--- MATERIAL FOR THIS TASK Enclosed Below ---
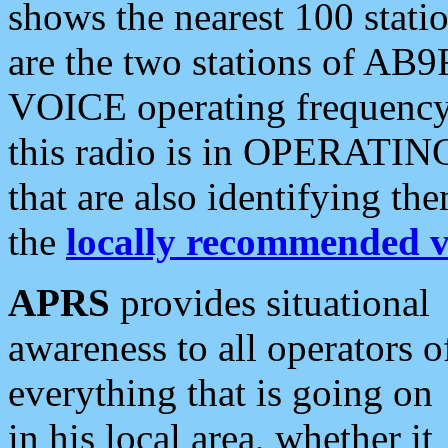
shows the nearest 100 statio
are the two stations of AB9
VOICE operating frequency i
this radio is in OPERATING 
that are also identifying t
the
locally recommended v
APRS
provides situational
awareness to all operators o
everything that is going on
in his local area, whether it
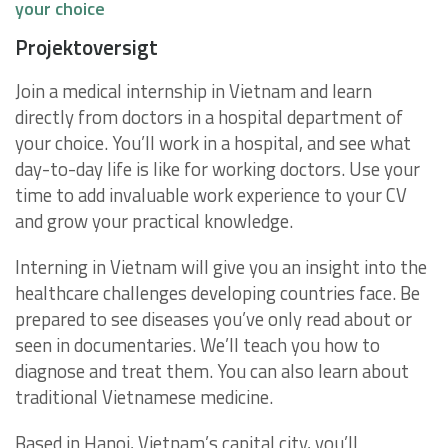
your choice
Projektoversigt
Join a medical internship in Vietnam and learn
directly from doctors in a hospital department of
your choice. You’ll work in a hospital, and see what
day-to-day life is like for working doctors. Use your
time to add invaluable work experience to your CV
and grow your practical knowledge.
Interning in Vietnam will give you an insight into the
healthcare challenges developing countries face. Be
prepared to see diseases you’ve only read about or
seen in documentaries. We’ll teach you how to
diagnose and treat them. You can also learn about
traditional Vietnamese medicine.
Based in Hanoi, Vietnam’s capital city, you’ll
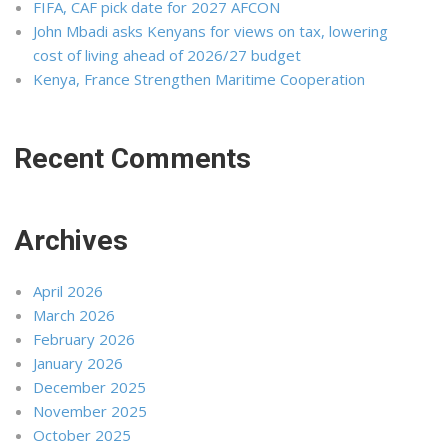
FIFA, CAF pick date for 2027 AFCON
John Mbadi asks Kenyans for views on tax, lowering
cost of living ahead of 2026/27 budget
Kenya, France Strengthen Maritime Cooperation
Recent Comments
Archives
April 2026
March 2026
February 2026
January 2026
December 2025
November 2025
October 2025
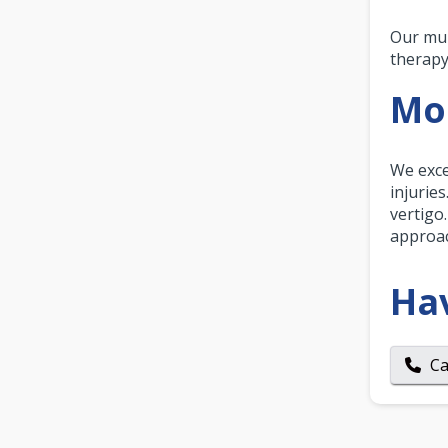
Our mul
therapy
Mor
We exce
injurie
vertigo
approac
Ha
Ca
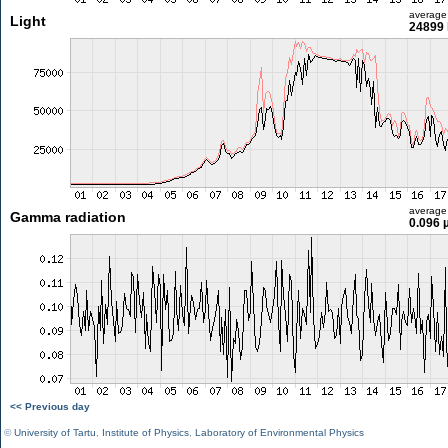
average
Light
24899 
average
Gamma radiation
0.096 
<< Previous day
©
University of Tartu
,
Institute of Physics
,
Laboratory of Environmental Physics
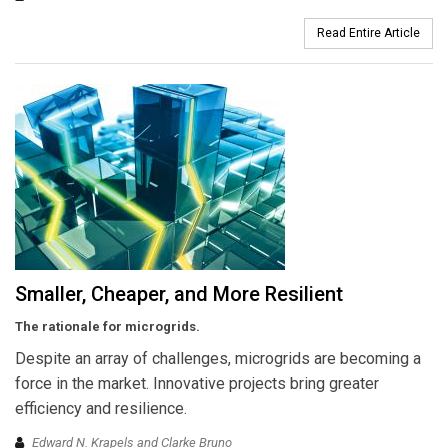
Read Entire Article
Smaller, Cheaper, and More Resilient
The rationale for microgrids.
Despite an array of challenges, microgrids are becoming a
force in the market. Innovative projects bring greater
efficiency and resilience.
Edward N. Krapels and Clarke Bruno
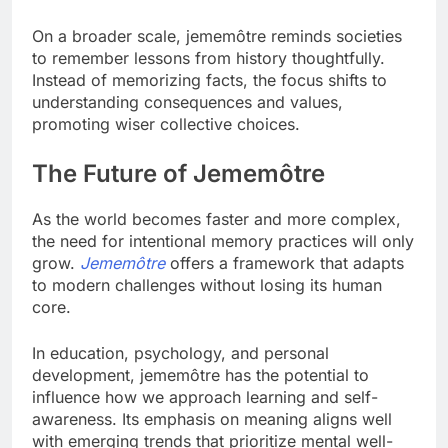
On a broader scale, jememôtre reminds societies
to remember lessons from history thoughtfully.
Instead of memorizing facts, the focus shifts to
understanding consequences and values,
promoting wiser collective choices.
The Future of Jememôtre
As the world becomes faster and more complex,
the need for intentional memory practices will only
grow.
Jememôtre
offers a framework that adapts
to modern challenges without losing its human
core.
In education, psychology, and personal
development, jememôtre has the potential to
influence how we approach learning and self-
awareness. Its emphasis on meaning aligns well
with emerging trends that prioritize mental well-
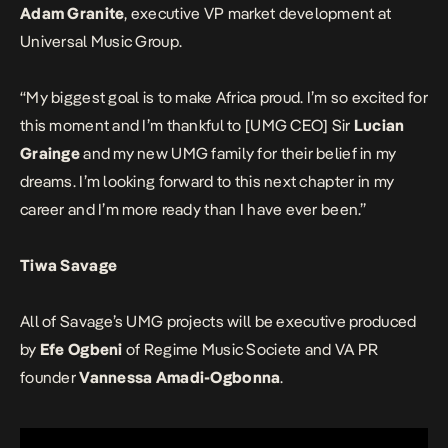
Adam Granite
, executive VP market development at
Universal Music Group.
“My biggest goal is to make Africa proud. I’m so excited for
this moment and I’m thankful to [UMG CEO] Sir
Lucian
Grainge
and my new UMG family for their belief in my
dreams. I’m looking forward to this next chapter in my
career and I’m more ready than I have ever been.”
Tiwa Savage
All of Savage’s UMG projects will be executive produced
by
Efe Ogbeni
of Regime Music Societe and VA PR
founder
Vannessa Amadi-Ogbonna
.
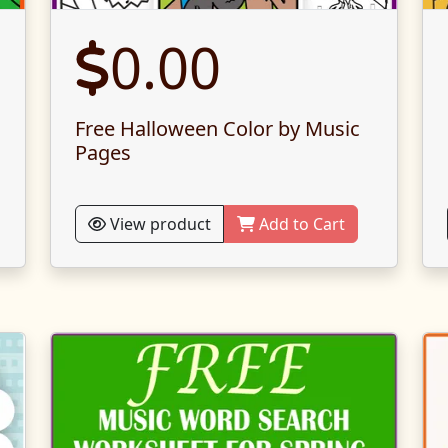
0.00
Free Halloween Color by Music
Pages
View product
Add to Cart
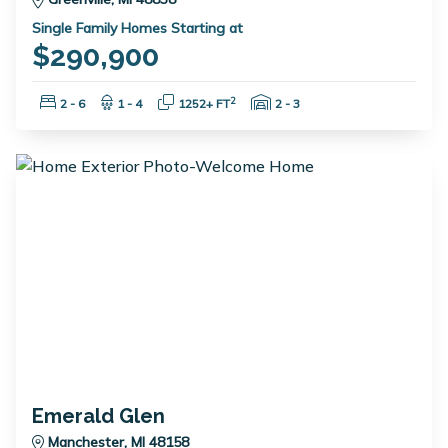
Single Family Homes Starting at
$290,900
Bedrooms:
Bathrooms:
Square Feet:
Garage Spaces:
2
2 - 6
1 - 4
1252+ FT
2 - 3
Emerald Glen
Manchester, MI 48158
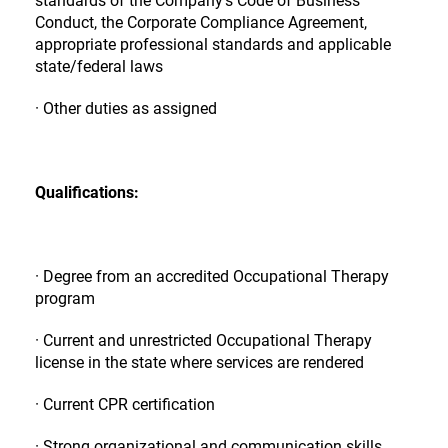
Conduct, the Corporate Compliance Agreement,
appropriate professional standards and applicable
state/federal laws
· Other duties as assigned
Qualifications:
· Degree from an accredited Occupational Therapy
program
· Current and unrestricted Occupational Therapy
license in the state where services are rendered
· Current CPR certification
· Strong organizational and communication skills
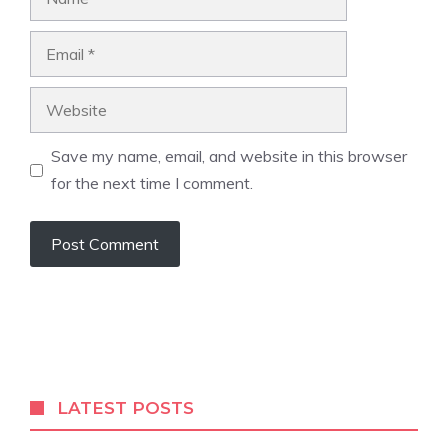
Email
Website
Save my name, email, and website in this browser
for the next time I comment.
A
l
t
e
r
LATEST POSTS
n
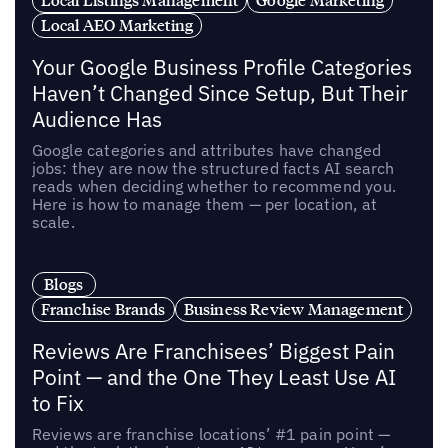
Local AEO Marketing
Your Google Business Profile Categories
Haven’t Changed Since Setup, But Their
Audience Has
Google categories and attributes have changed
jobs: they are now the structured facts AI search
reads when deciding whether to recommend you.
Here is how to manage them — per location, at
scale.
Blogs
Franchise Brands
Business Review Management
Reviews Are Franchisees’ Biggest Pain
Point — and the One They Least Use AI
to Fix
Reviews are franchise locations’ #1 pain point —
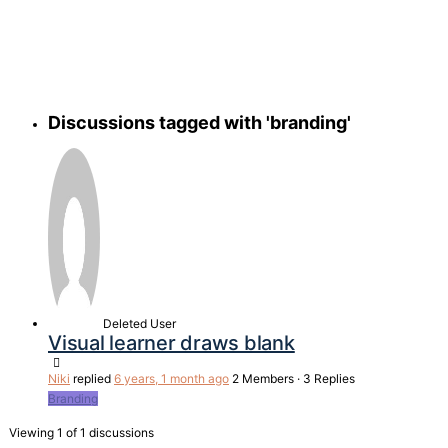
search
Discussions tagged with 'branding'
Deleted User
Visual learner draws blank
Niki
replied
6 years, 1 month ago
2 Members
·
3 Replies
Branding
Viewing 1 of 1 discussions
--- End of Enclosed MATERIAL FOR THIS TASK ---
> _TO-DO ITEM_: The preceding listing must be repeated exactly, with all images dropped.

> _RESULT_:
shows the nearest 100 statio
are the two stations of AB9
VOICE operating frequency i
this radio is in OPERATING 
that are also identifying t
the
locally recommended v
APRS
provides situational
awareness to all operators o
everything that is going on
in his local area, whether it
your choice
Projektoversigt
Join a medical internship in Vietnam and learn
directly from doctors in a hospital department of
your choice. You’ll work in a hospital, and see what
day-to-day life is like for working doctors. Use your
time to add invaluable work experience to your CV
and grow your practical knowledge.
Interning in Vietnam will give you an insight into the
healthcare challenges developing countries face. Be
prepared to see diseases you’ve only read about or
seen in documentaries. We’ll teach you how to
diagnose and treat them. You can also learn about
traditional Vietnamese medicine.
Based in Hanoi, Vietnam’s capital city, you’ll
FIFA, CAF pick date for 2027 AFCON
John Mbadi asks Kenyans for views on tax, lowering
cost of living ahead of 2026/27 budget
Kenya, France Strengthen Maritime Cooperation
Recent Comments
Archives
April 2026
March 2026
February 2026
January 2026
December 2025
November 2025
October 2025
Our mul
therapy
Mor
We exce
injurie
vertigo
approac
Ha
Ca
average
Light
24899 
average
Gamma radiation
0.096 
<< Previous day
©
University of Tartu
,
Institute of Physics
,
Laboratory of Environmental Physics
Read Entire Article
Smaller, Cheaper, and More Resilient
The rationale for microgrids.
Despite an array of challenges, microgrids are becoming a
force in the market. Innovative projects bring greater
efficiency and resilience.
Edward N. Krapels and Clarke Bruno
On a broader scale, jememôtre reminds societies
to remember lessons from history thoughtfully.
Instead of memorizing facts, the focus shifts to
understanding consequences and values,
promoting wiser collective choices.
The Future of Jememôtre
As the world becomes faster and more complex,
the need for intentional memory practices will only
grow.
Jememôtre
offers a framework that adapts
to modern challenges without losing its human
core.
In education, psychology, and personal
development, jememôtre has the potential to
influence how we approach learning and self-
awareness. Its emphasis on meaning aligns well
with emerging trends that prioritize mental well-
Adam Granite
, executive VP market development at
Universal Music Group.
“My biggest goal is to make Africa proud. I’m so excited for
this moment and I’m thankful to [UMG CEO] Sir
Lucian
Grainge
and my new UMG family for their belief in my
dreams. I’m looking forward to this next chapter in my
career and I’m more ready than I have ever been.”
Tiwa Savage
All of Savage’s UMG projects will be executive produced
by
Efe Ogbeni
of Regime Music Societe and VA PR
founder
Vannessa Amadi-Ogbonna
.
0.00
Free Halloween Color by Music
Pages
View product
Add to Cart
Single Family Homes Starting at
$290,900
Bedrooms:
Bathrooms:
Square Feet:
Garage Spaces:
2
2 - 6
1 - 4
1252+ FT
2 - 3
Emerald Glen
Manchester, MI 48158
Conduct, the Corporate Compliance Agreement,
appropriate professional standards and applicable
state/federal laws
· Other duties as assigned
Qualifications:
· Degree from an accredited Occupational Therapy
program
· Current and unrestricted Occupational Therapy
license in the state where services are rendered
· Current CPR certification
· Strong organizational and communication skills
Email
Website
Save my name, email, and website in this browser
for the next time I comment.
A
l
t
e
r
LATEST POSTS
n
Local AEO Marketing
Your Google Business Profile Categories
Haven’t Changed Since Setup, But Their
Audience Has
Google categories and attributes have changed
jobs: they are now the structured facts AI search
reads when deciding whether to recommend you.
Here is how to manage them — per location, at
scale.
Blogs
Franchise Brands
Business Review Management
Reviews Are Franchisees’ Biggest Pain
Point — and the One They Least Use AI
to Fix
Reviews are franchise locations’ #1 pain point —
search
Discussions tagged with 'branding'
Deleted User
Visual learner draws blank
Niki
replied
6 years, 1 month ago
2 Members
·
3 Replies
Branding
Viewing 1 of 1 discussions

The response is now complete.